Closed hoyleb closed 6 years ago
You are right, it is a look ahead algorithm, it builds a tree of a given deepth to choose the actions, as in any other Monte Carlo. The way how this tree grows is where the magic happens.
The right term was "Planning algorithm"... we have added it here and there to avoid confusion.
Isn't that cheating? You are exploiting the emulator, current deep learning approaches use the emulator for convenience but you utterly rely on it.
It seems to me to just be MCTS with a simple heuristic.
Well, any planning algorithm (including the MCTS inside AlphaZero) will do exactly that: assume you can predict the next state of your system (someway, with some confidence and with some accuracy) and then use it to build paths, exactly as we do.
In fact, when MCTS or IW(1) are tested against Atari games, a simulator is used to predict the next states, so you are free to think all planning algorithm cheat if you wish, but then you are out of RL, even old chess programs will be cheaters for you!
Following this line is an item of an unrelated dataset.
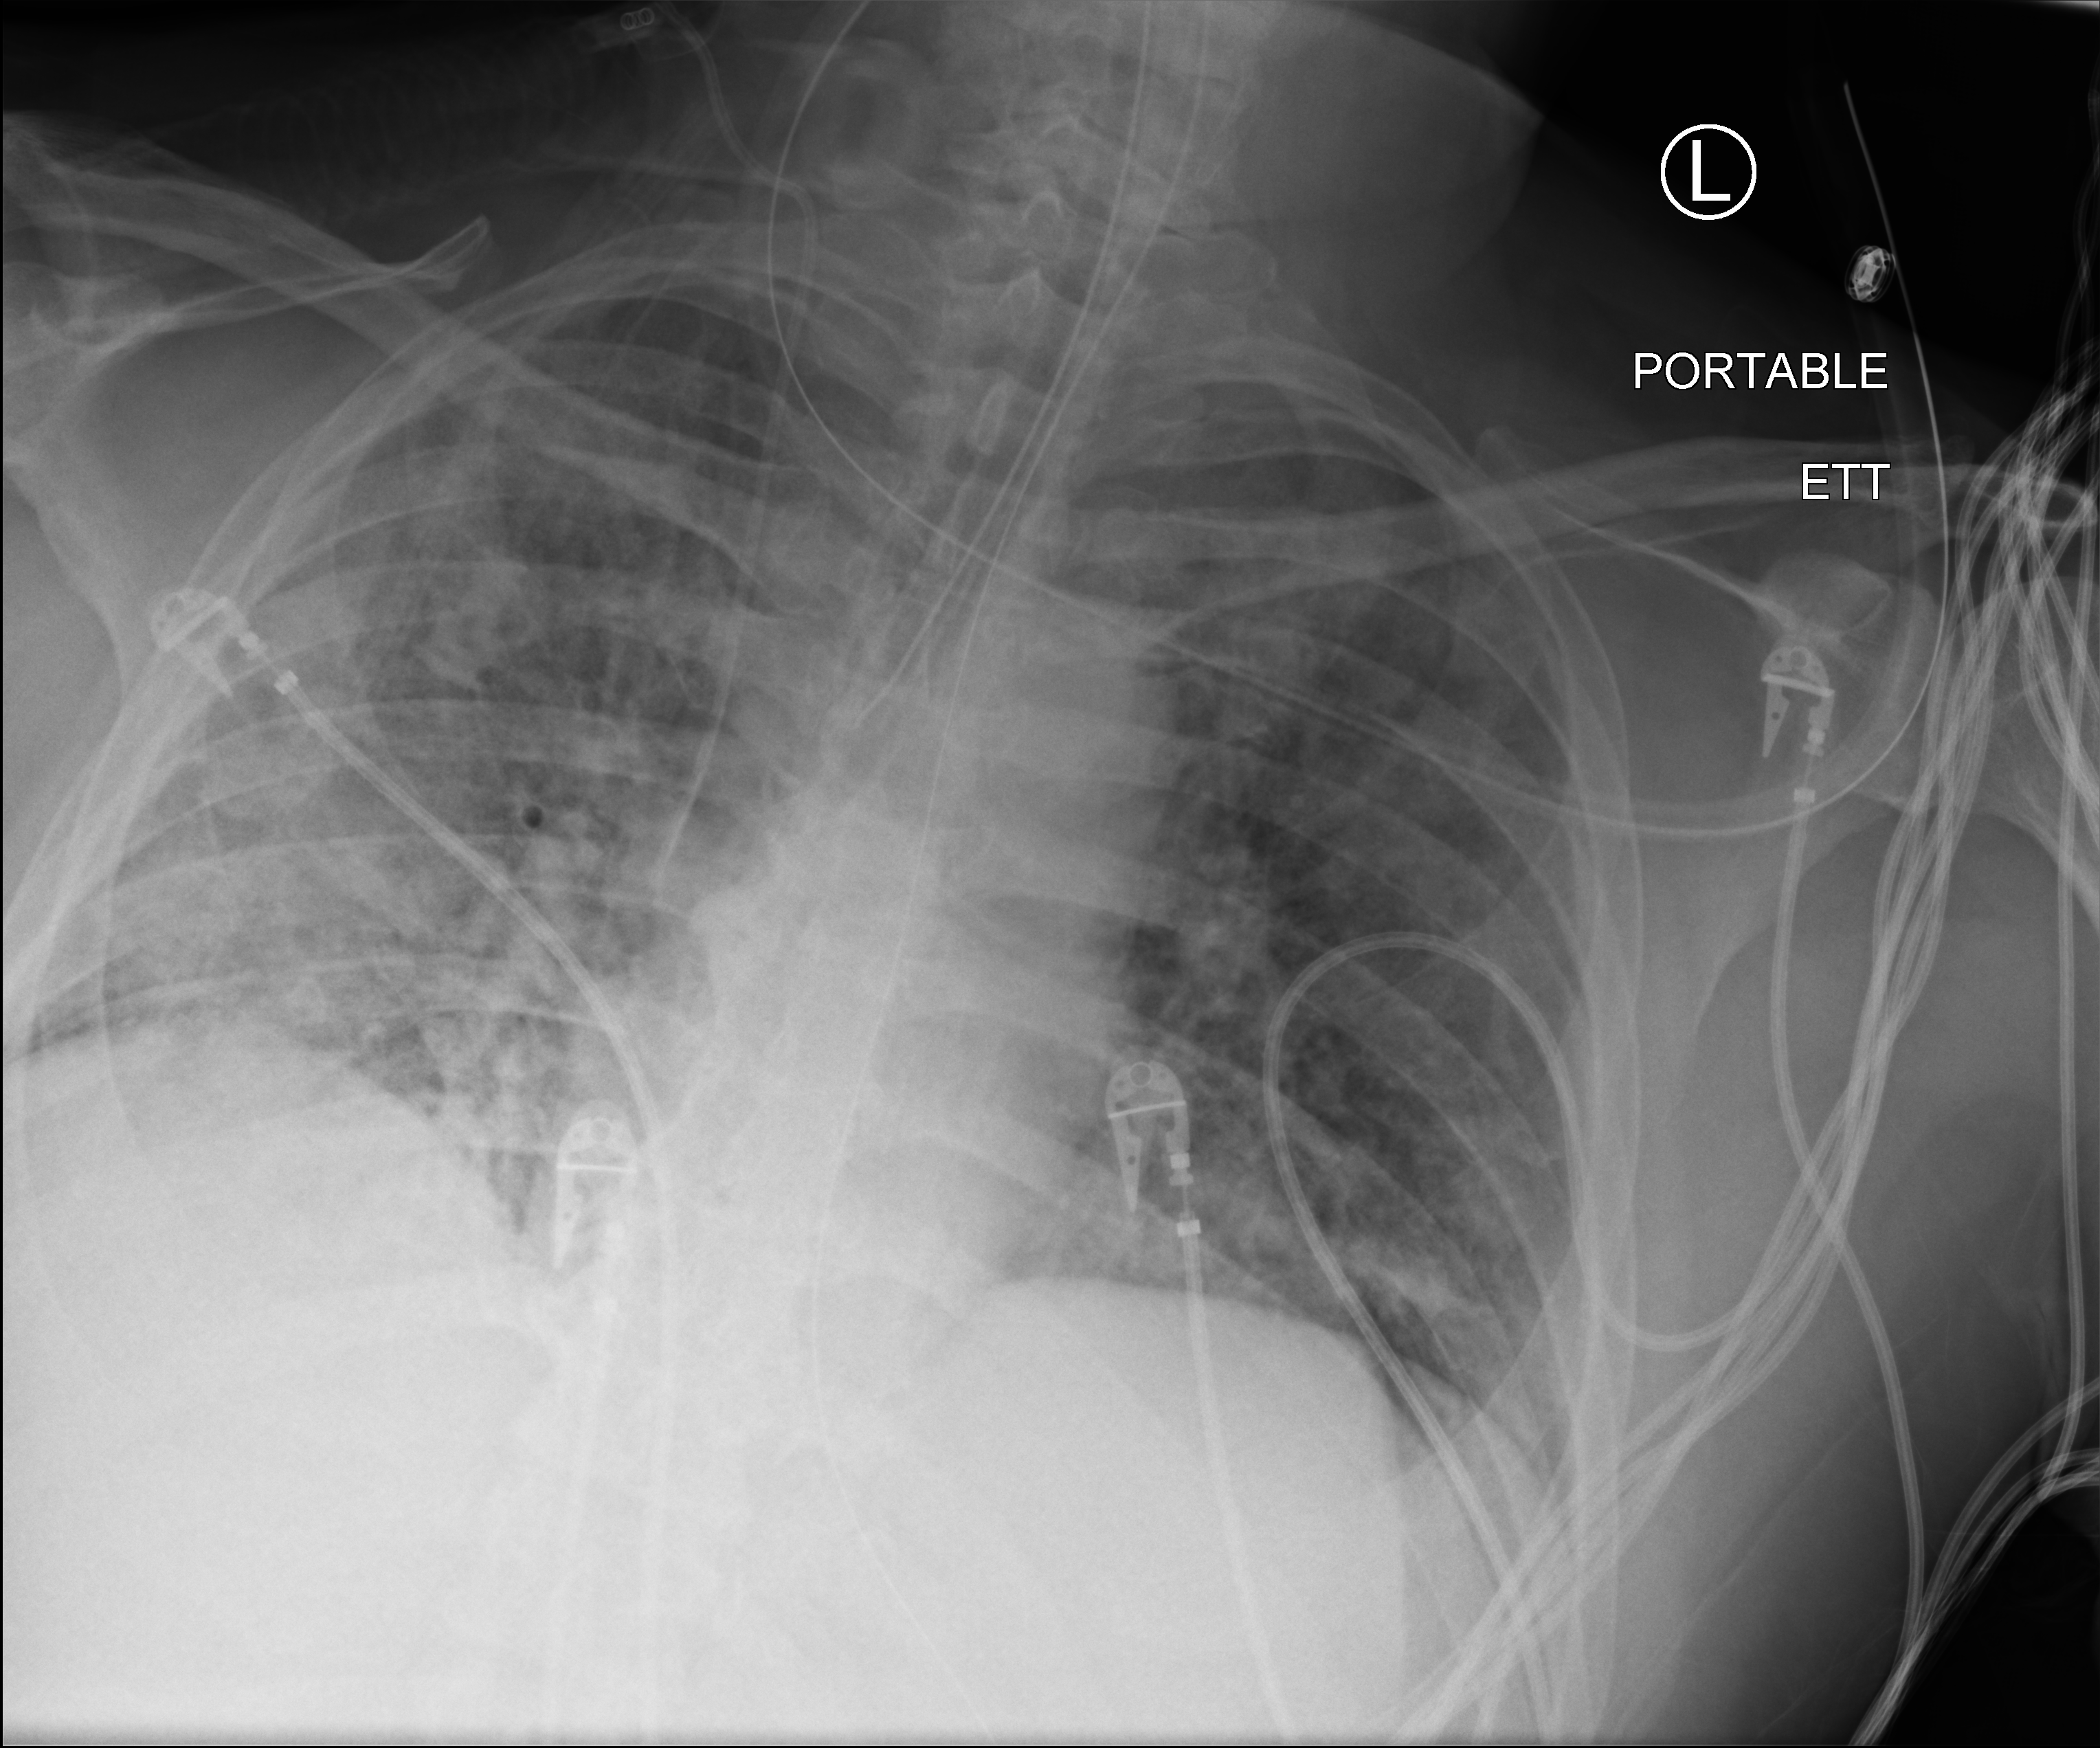
Portable chest radiograph; anteroposterior (AP) projection. Male patient hospitalised with COVID-19, age 60–74 years.
Admission-level facts for this patient (not findings on this image; timing relative to this image not recorded): COPD (admission record): no; mechanically ventilated during this hospital stay: yes; admitted to intensive care during this hospital stay: yes.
In the general case, the perfect "simulator" is replaced by an NN that learns to approximately predict the next state (from an initial state plus an action), but to measure of how good or bad a planning algorithm is, you need to stick to an environment you can fully simulate, otherwise you couldn't tell if bad results came from the imperfect predictions coming from your NN or from the planning algorithm itself.
Dear team, Thanks for making this public. I have had fun testing it. I would to ask a question, which I am having trouble finding the answer to in the code and documentation.
Please update my understanding if this statement is incorrect. It appears to me that Fractal AI is a look ahead algorithm, that performs many tree-like searches for a few "time" steps, and then takes the best step, based on the results from each of the walkers. Of course there is lots of fancy stuff going on under the hood that I am glossing over, but is this the basic gist of the algorithm?
Thanks a lot.
Ben
FYI, I'm getting amazing scores on open.ai gym pacman, that I'm trying to understand.